--- Available records Enclosed Below ---

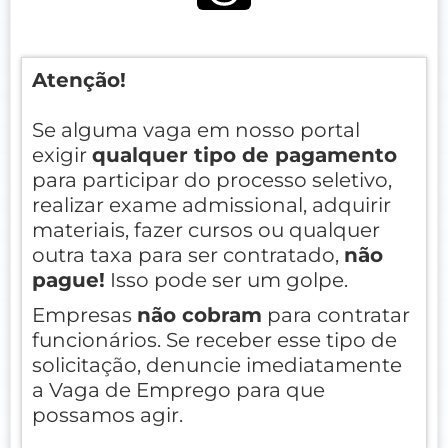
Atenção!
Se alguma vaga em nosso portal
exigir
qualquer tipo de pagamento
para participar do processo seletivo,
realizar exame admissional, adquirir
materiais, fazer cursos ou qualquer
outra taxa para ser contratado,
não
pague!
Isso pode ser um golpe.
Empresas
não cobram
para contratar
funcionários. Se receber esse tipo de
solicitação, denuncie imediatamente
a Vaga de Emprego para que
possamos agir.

--- End of Enclosed Available records ---

Instructions to follow: Throughout the material above, rename "golpe" to "fraude" and write out the text again with nothing else changed. Leave the pictures out of your answer.

Output of the task:
Atenção!
Se alguma vaga em nosso portal
exigir
qualquer tipo de pagamento
para participar do processo seletivo,
realizar exame admissional, adquirir
materiais, fazer cursos ou qualquer
outra taxa para ser contratado,
não
pague!
Isso pode ser um fraude.
Empresas
não cobram
para contratar
funcionários. Se receber esse tipo de
solicitação, denuncie imediatamente
a Vaga de Emprego para que
possamos agir.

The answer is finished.